Avery Dennison scored a coup last year, when it was chosen to supply Hong Kong International Airport with up to 70 million RFID-enabled baggage-tracking tags. Hong Kong’s airport is one of the first to adopt RFID technology; it will use Avery Dennison’s new RFID tags that are specifically designed around aviation needs, for the 40 million passengers that pass through its terminals every year.

According to the International Air Transport Association (IATA), the major airline trade group, RFID bag tags will save the aviation industry over $700 million a year. Officials at Avery’s client, Hong Kong International Airport, assert that the RFID tags have reduced their handling costs per bag from $7 to $4. Avery also was chosen last year to supply RFID tags to McCarran International Airport in Las Vegas.

Avery Dennison’s RFID tags have passed the specifications and system tests and met the performance requirements established by IATA for the tagging of luggage at airports, giving the company a head start in the race for future airport contracts. Continual concerns about terrorism in aviation also will fuel demand for Avery Dennison’s IATA-approved RFID tags.

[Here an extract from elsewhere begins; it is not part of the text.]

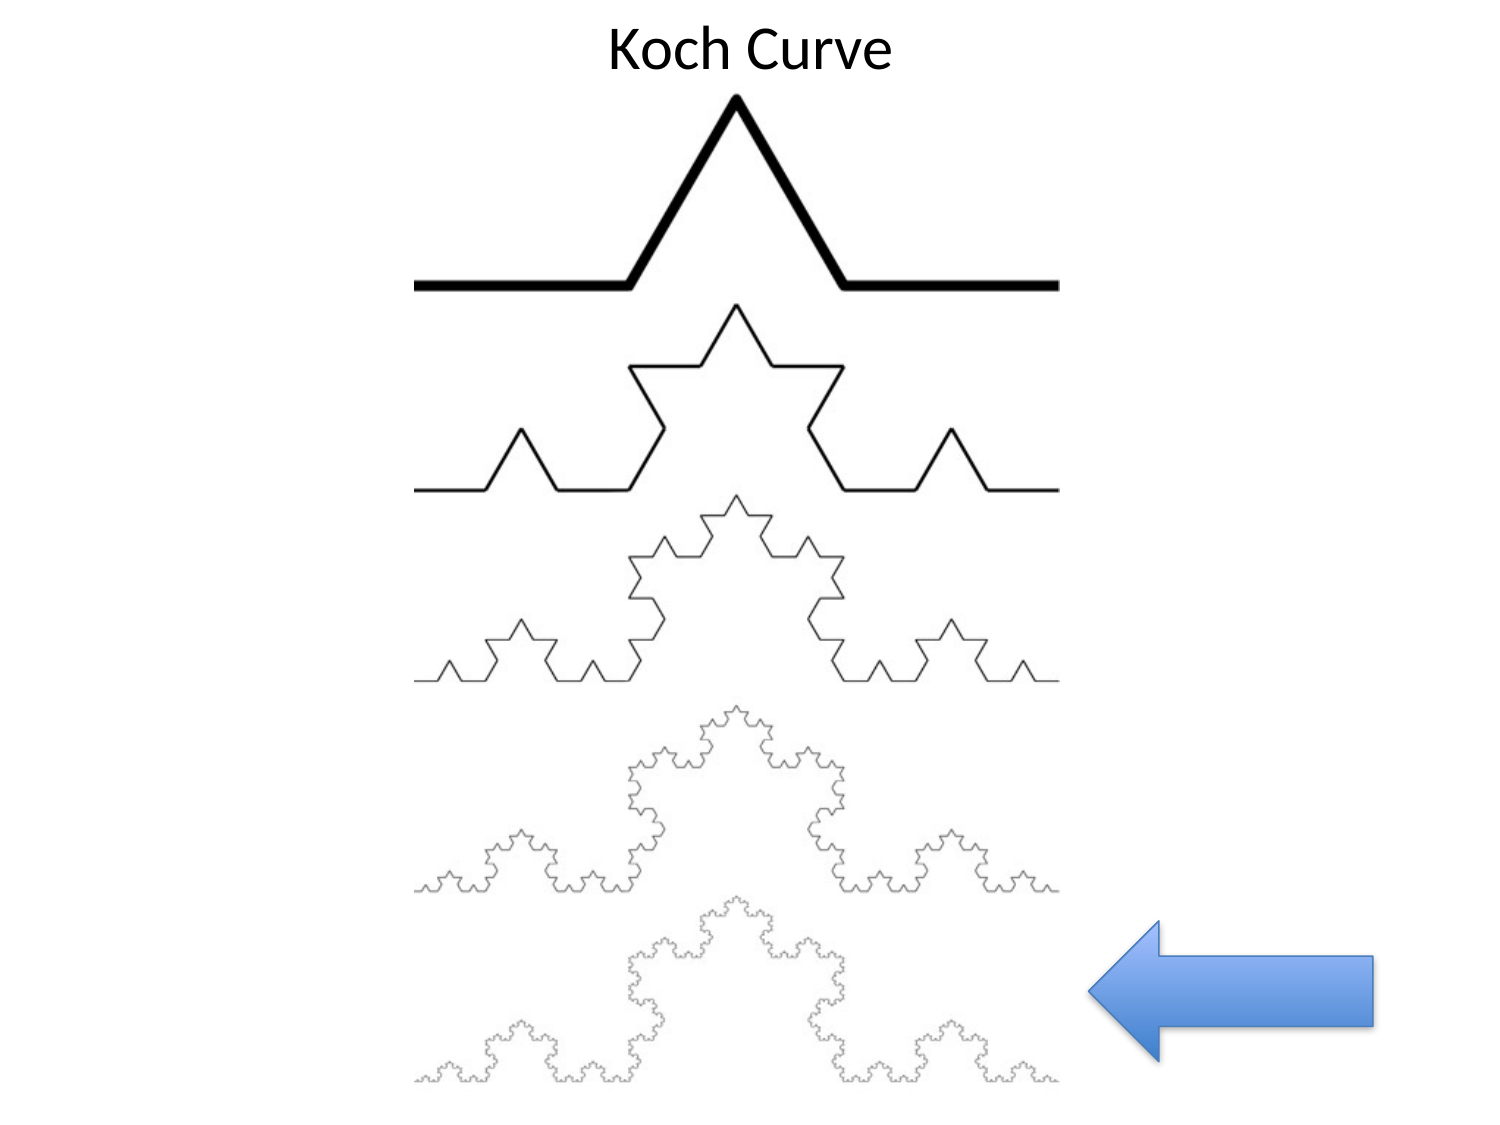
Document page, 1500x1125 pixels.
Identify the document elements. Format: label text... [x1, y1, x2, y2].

The RFID field is fragmented with scores of smaller players. Some are wholly owned subsidiaries – notably, Savin is now owned by defense giant Lockheed Martin (NYSE: LMT) – and consequently they aren’t as pure a play on RFID tags as Avery Dennison. Another RFID competitor, Alien Technology, is privately held and does not disclose its financials. More to the point, Avery Dennison’s state-of-the-art RFID technology provides the greatest accuracy for increasingly widespread airport applications.